Total phenolic content was quantified by Folin-Ciocalteu method as previously described [65]. In brief, a reaction mixture (4 mL) containing extracts, Folin-Ciocalteu’s phenol reagent and 20% sodium carbonate solution was incubated for 2 h in dark at room temperature. Absorbance was measured at 765 nm. The results were expressed as g of gallic acid equivalents (GAE) per 100 g of extract.
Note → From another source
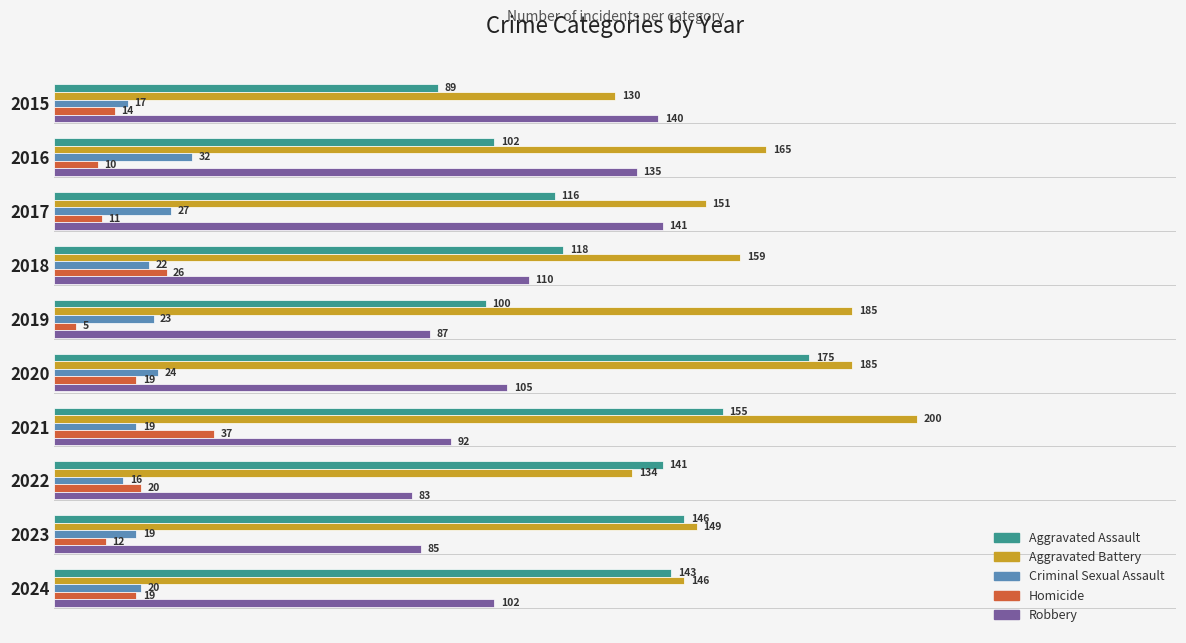

What is the average value of the Homicide series?

17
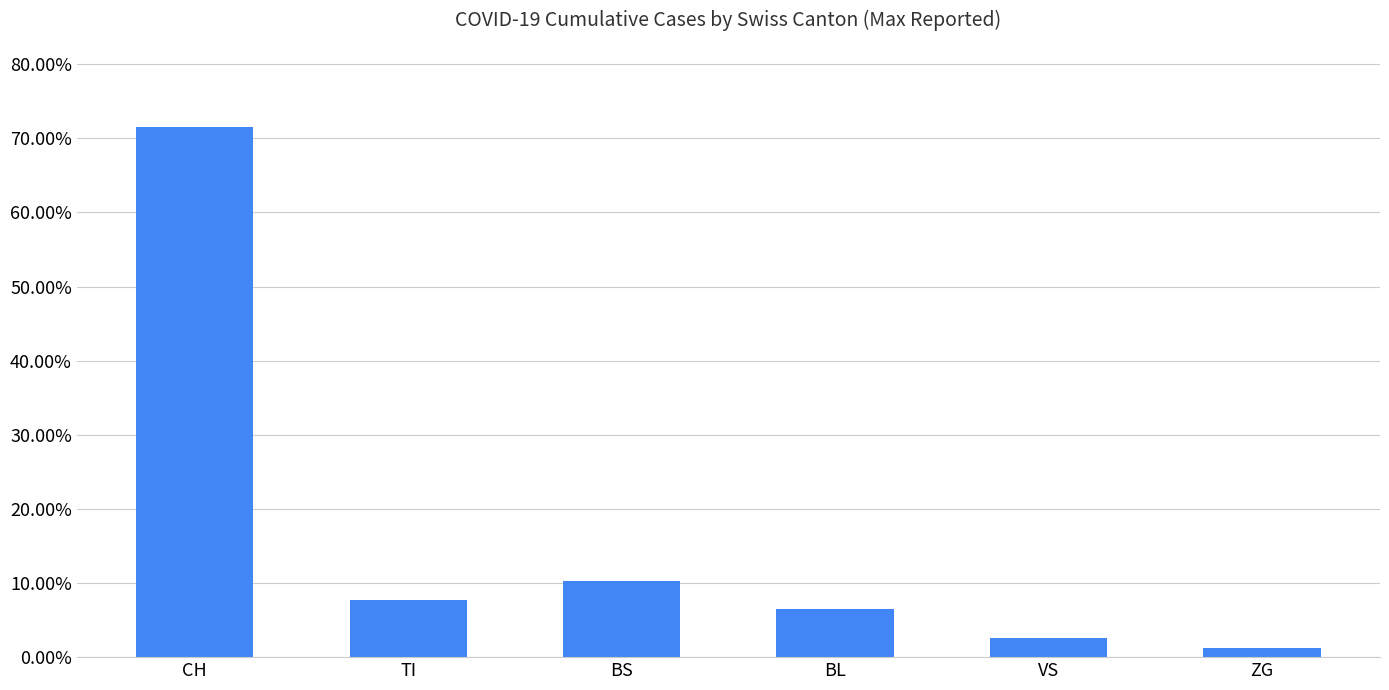

Rank the categories by value from lowest to highest.

ZG, VS, BL, TI, BS, CH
3.15. Statistical Analysis

All experiments were performed in triplicate and the results were expressed as mean ± standard error. The EC50 values were calculated by linear interpolation between values above and below 50% activity. Statistical evaluation was performed using Student’s t test; P < 0.05 was considered statistically significant.

4. Conclusions

Vernonia kotschyana roots have been used in Malian traditional medicine for the treatment of gastroduodenal ulcers and gastritis. To the best of our knowledge, this is the first report on the antioxidant activity of Vernonia kotschyana roots. Our study revealed that an ethyl acetate extract of the roots efficiently scavenged ABTS, superoxide, hydroxyl and nitric oxide radicals and inhibited lipid peroxidation. The extract also showed a high hydrogen peroxide scavenging capacity in normal cells. As superoxide, hydroxyl, nitric oxide radicals, hydrogen peroxide and lipid peroxidation are known to be involved in gastric ulceration, the ethyl acetate extract merits further investigation of its antiulcer activity. Identification of this antioxidant potential in the ethyl acetate extract may extend the use of the roots towards the prevention and treatment of other diseases characterized by an increase in oxidative stress.